たくさん英語を勉強したのにいつまでたっても話せる実感が持てない――そんな英語学習者から「最短で英語の表現力をつけるならこれ」「会話で使える用例が半端なく多い」と絶賛の声を集める本がある。『話す力が身につく5分間英単語』だ。著者は、英字新聞The Japan Times Alpha編集長を10年以上務める高橋敏之さん。本稿では「AIを活用した英語学習法」を教えてもらった。
AIは、英語独学の大きな味方である
ChatGPTなどの生成AIの進化は目覚ましい。英語学習の世界でも、AIの発達によって「革命」とも言えるほど大きな変化が起きている。
一方、AIや自動翻訳技術の発達により、英語を学ぶ意義そのものが薄れているのではないかという意見もある。
AIはどのように英語学習に活用できるのか。また、そもそもAI時代に英語を学ぶ意味はあるのか、考えてみよう(後者については後編の記事でお伝えする)。
AIを「新たなツール」と捉える
まずは、AIを利用して英語力を伸ばす方法から見ていこう。

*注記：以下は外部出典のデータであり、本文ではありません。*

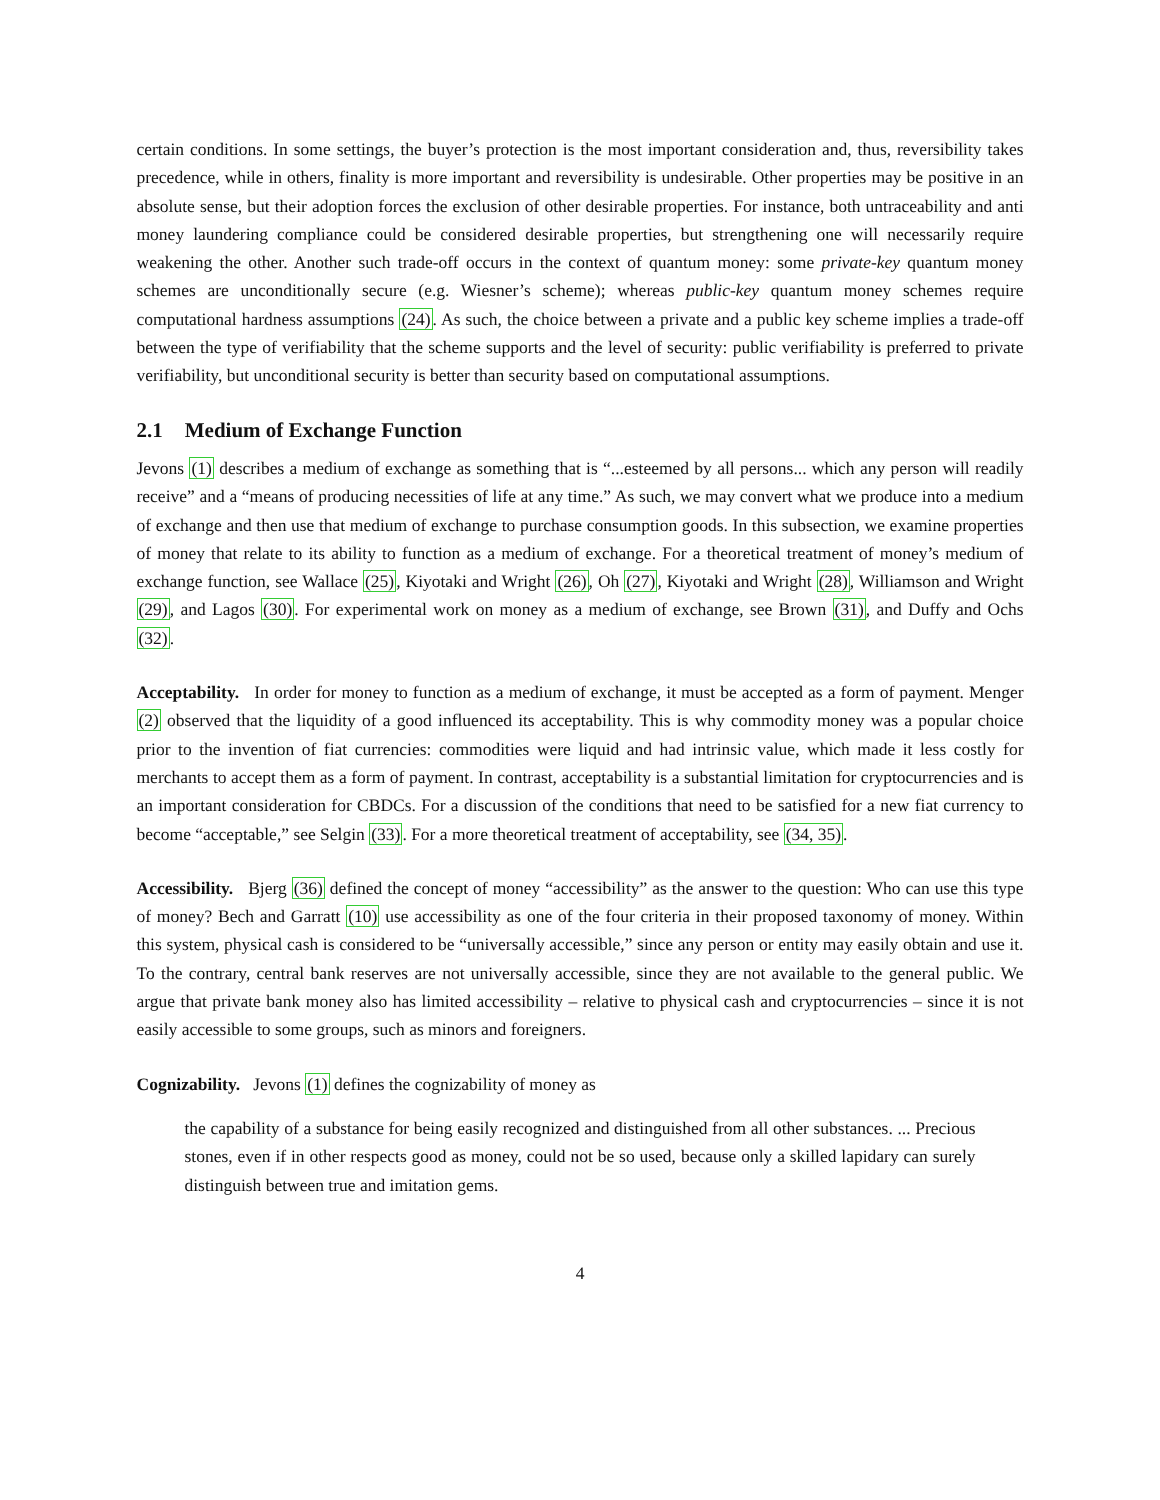certain conditions. In some settings, the buyer’s protection is the most important consideration and, thus, reversibility takes precedence, while in others, finality is more important and reversibility is undesirable. Other properties may be positive in an absolute sense, but their adoption forces the exclusion of other desirable properties. For instance, both untraceability and anti money laundering compliance could be considered desirable properties, but strengthening one will necessarily require weakening the other. Another such trade-off occurs in the context of quantum money: some private-key quantum money schemes are unconditionally secure (e.g. Wiesner’s scheme); whereas public-key quantum money schemes require computational hardness assumptions (24). As such, the choice between a private and a public key scheme implies a trade-off between the type of verifiability that the scheme supports and the level of security: public verifiability is preferred to private verifiability, but unconditional security is better than security based on computational assumptions.
2.1 Medium of Exchange Function
Jevons (1) describes a medium of exchange as something that is “...esteemed by all persons... which any person will readily receive” and a “means of producing necessities of life at any time.” As such, we may convert what we produce into a medium of exchange and then use that medium of exchange to purchase consumption goods. In this subsection, we examine properties of money that relate to its ability to function as a medium of exchange. For a theoretical treatment of money’s medium of exchange function, see Wallace (25), Kiyotaki and Wright (26), Oh (27), Kiyotaki and Wright (28), Williamson and Wright (29), and Lagos (30). For experimental work on money as a medium of exchange, see Brown (31), and Duffy and Ochs (32).
Acceptability. In order for money to function as a medium of exchange, it must be accepted as a form of payment. Menger (2) observed that the liquidity of a good influenced its acceptability. This is why commodity money was a popular choice prior to the invention of fiat currencies: commodities were liquid and had intrinsic value, which made it less costly for merchants to accept them as a form of payment. In contrast, acceptability is a substantial limitation for cryptocurrencies and is an important consideration for CBDCs. For a discussion of the conditions that need to be satisfied for a new fiat currency to become “acceptable,” see Selgin (33). For a more theoretical treatment of acceptability, see (34, 35).
Accessibility. Bjerg (36) defined the concept of money “accessibility” as the answer to the question: Who can use this type of money? Bech and Garratt (10) use accessibility as one of the four criteria in their proposed taxonomy of money. Within this system, physical cash is considered to be “universally accessible,” since any person or entity may easily obtain and use it. To the contrary, central bank reserves are not universally accessible, since they are not available to the general public. We argue that private bank money also has limited accessibility – relative to physical cash and cryptocurrencies – since it is not easily accessible to some groups, such as minors and foreigners.
Cognizability. Jevons (1) defines the cognizability of money as
the capability of a substance for being easily recognized and distinguished from all other substances. ... Precious stones, even if in other respects good as money, could not be so used, because only a skilled lapidary can surely distinguish between true and imitation gems.
4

20年ほど前には、英語を勉強するには、紙の本と音声CDくらいしか素材がなかった。
ところが、現在ではどうだろうか。YouTubeや動画配信サービス、各種ポッドキャストやオンライン英会話など、メディアの発達に伴って、英語学習に活用できるツールの幅が大きく広がっている。AIもこうしたツールの一つと考えよう。
筆者も英字新聞の編集という仕事の中で、ChatGPTを「優秀なアシスタント」として活用しているが、これを英語学習にも応用すれば、今までできなかったような一歩進んだ学習が可能になる。
具体的には、以下のように活用してみよう。
(1)自分の書く英文のチェック
ChatGPTは「文章生成AI」と呼ばれる。つまり、文を書くのはお手のもの。ならば、この特性を生かして、自分の書いた英文を添削してもらおう。

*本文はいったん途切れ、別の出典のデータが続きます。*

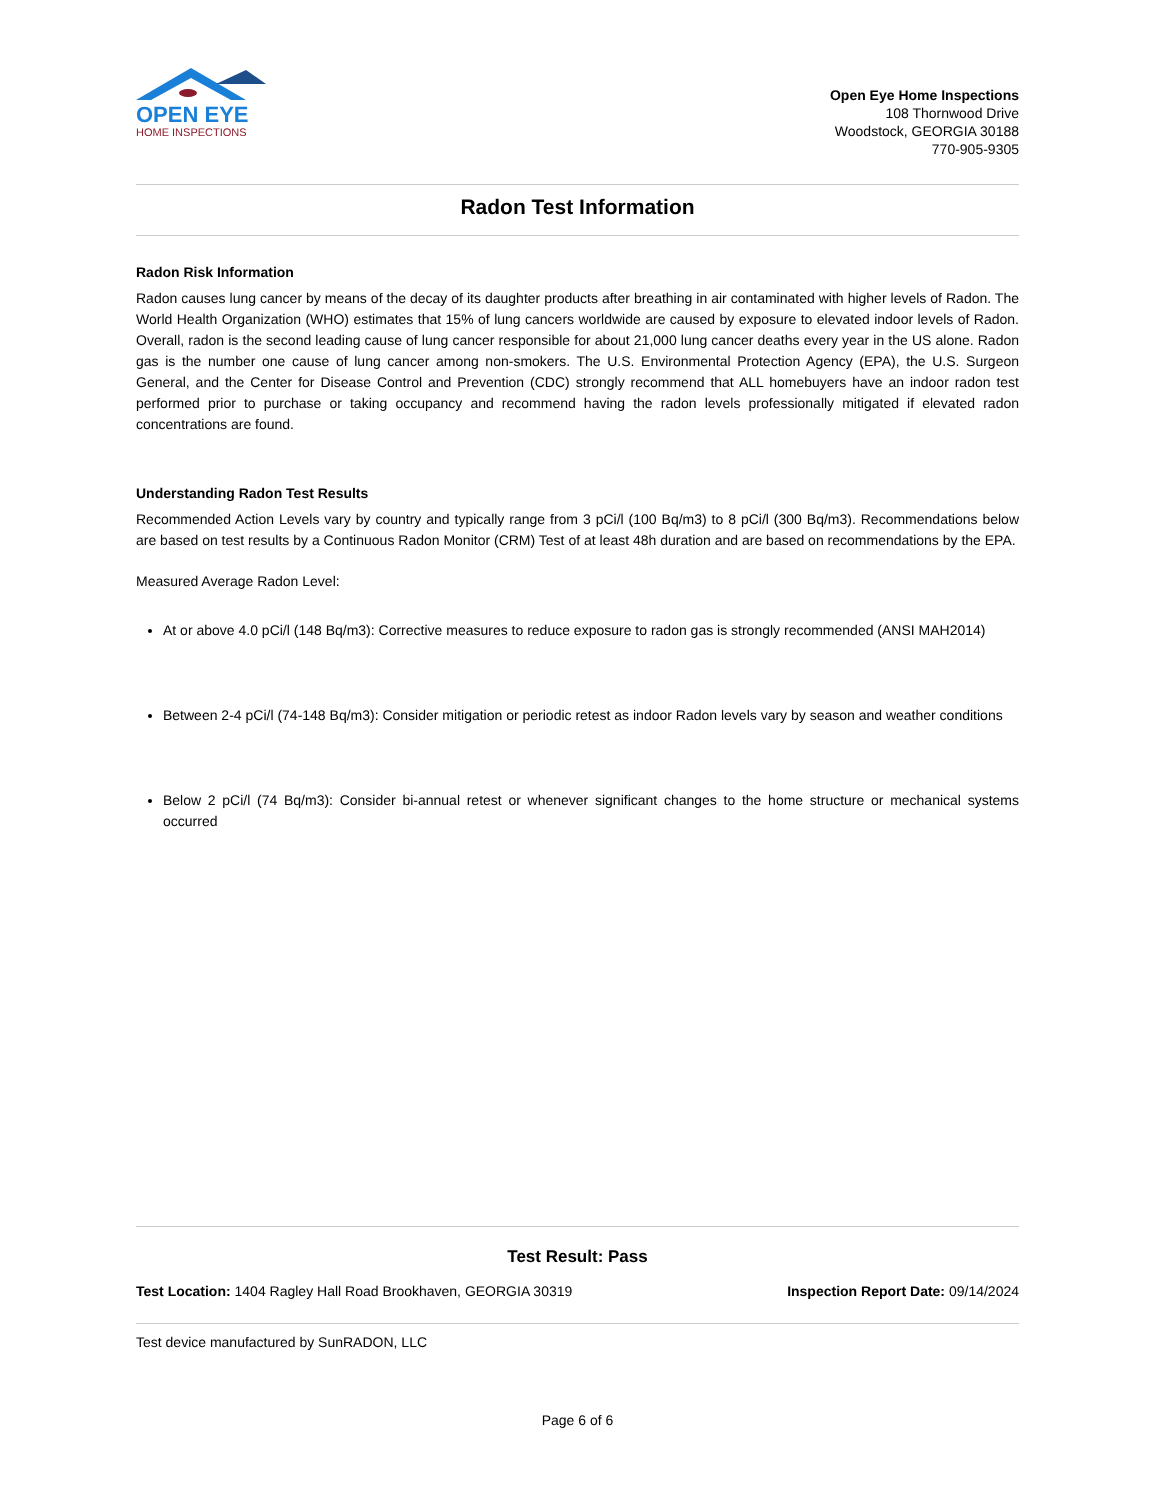OPEN EYE
HOME INSPECTIONS
Open Eye Home Inspections
108 Thornwood Drive
Woodstock, GEORGIA 30188
770-905-9305
Radon Test Information
Radon Risk Information
Radon causes lung cancer by means of the decay of its daughter products after breathing in air contaminated with higher levels of Radon. The World Health Organization (WHO) estimates that 15% of lung cancers worldwide are caused by exposure to elevated indoor levels of Radon. Overall, radon is the second leading cause of lung cancer responsible for about 21,000 lung cancer deaths every year in the US alone. Radon gas is the number one cause of lung cancer among non-smokers. The U.S. Environmental Protection Agency (EPA), the U.S. Surgeon General, and the Center for Disease Control and Prevention (CDC) strongly recommend that ALL homebuyers have an indoor radon test performed prior to purchase or taking occupancy and recommend having the radon levels professionally mitigated if elevated radon concentrations are found.
Understanding Radon Test Results
Recommended Action Levels vary by country and typically range from 3 pCi/l (100 Bq/m3) to 8 pCi/l (300 Bq/m3). Recommendations below are based on test results by a Continuous Radon Monitor (CRM) Test of at least 48h duration and are based on recommendations by the EPA.
Measured Average Radon Level:
At or above 4.0 pCi/l (148 Bq/m3): Corrective measures to reduce exposure to radon gas is strongly recommended (ANSI MAH2014)
Between 2-4 pCi/l (74-148 Bq/m3): Consider mitigation or periodic retest as indoor Radon levels vary by season and weather conditions
Below 2 pCi/l (74 Bq/m3): Consider bi-annual retest or whenever significant changes to the home structure or mechanical systems occurred
Test Result: Pass
Test Location: 1404 Ragley Hall Road Brookhaven, GEORGIA 30319 Inspection Report Date: 09/14/2024
Test device manufactured by SunRADON, LLC
Page 6 of 6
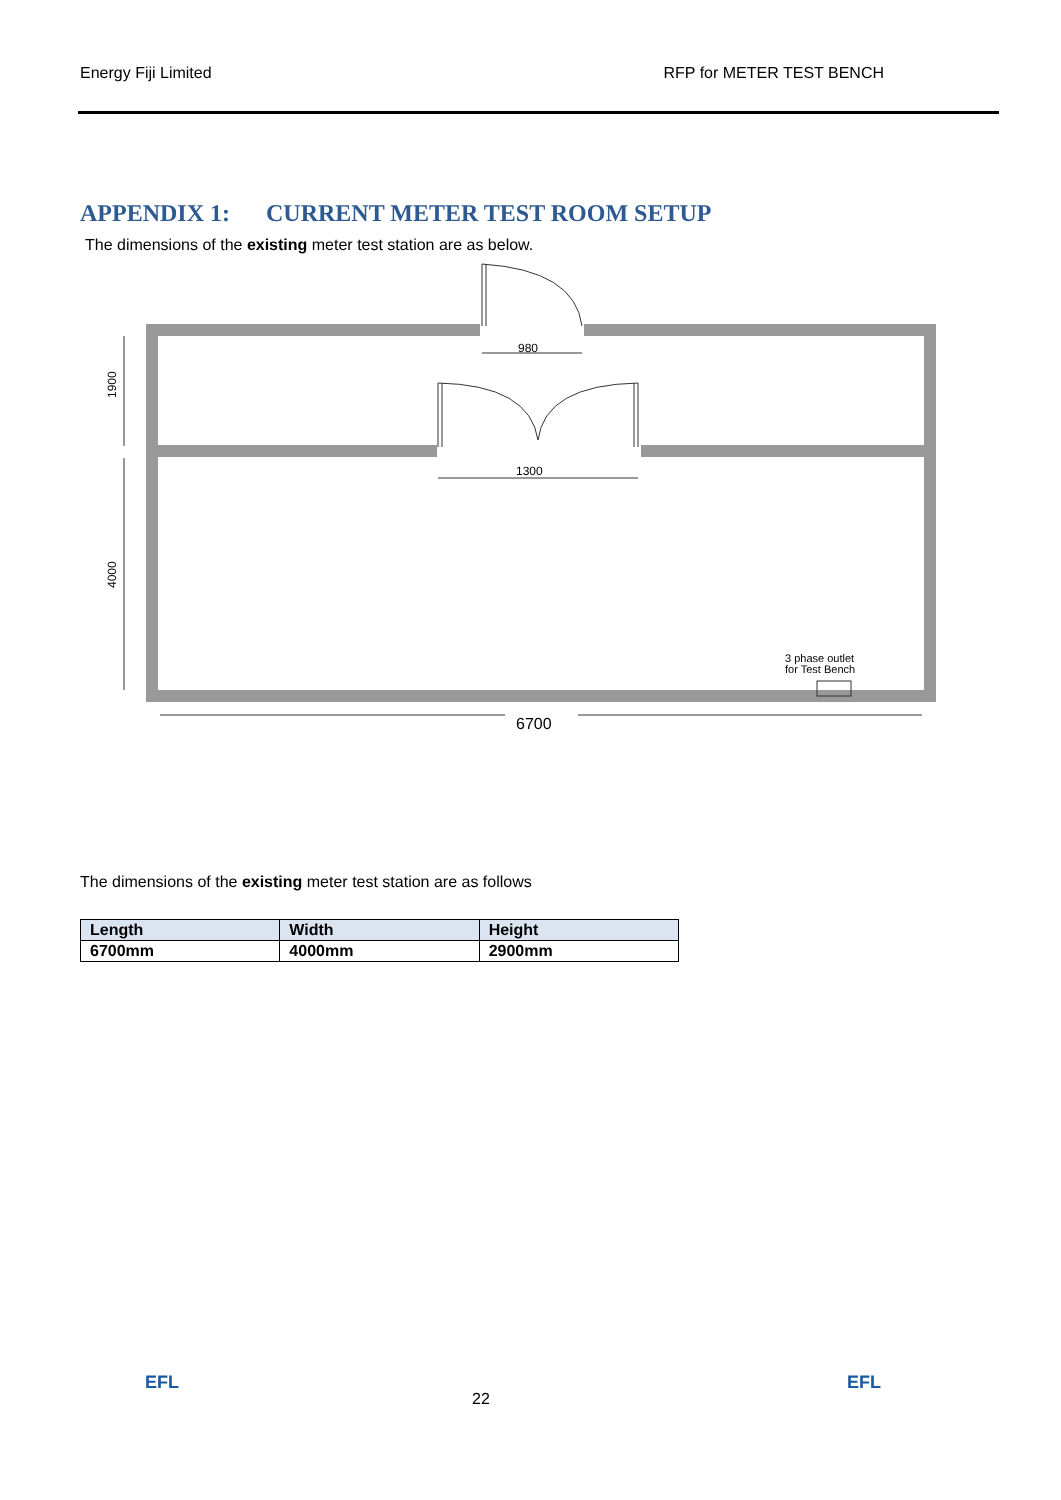Energy Fiji Limited RFP for METER TEST BENCH
APPENDIX 1: CURRENT METER TEST ROOM SETUP
The dimensions of the existing meter test station are as below.
980
1300
1900
4000
3 phase outlet
for Test Bench
6700
The dimensions of the existing meter test station are as follows
| Length | Width | Height |
| --- | --- | --- |
| 6700mm | 4000mm | 2900mm |
EFL
22
EFL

かつては、ネイティブスピーカーにチェックしてもらわなければ、英語のライティングは「書きっぱなし」になってしまい、学習効果も薄かったが、AIの発達により独学でも書く力を伸ばせるようになった。
例えば、試しにChatGPTに以下の指示を出してみた。
これに対し、以下の修正をしてくれた。
このように、「〜と結婚している」はbe married to 〜を用いるが、「〜と」につられてwithを使ってしまうのは日本人にありがちなミス。
ChatGPTはここを指摘した上で「これであなたがタケシと結婚していることが明確になり、英語ではこの方が一般的な言い方だ」と教えてくれている。
ぜひ、英語で日記やメールなどを書く練習をした後に、ChatGPTにチェックしてもらおう。...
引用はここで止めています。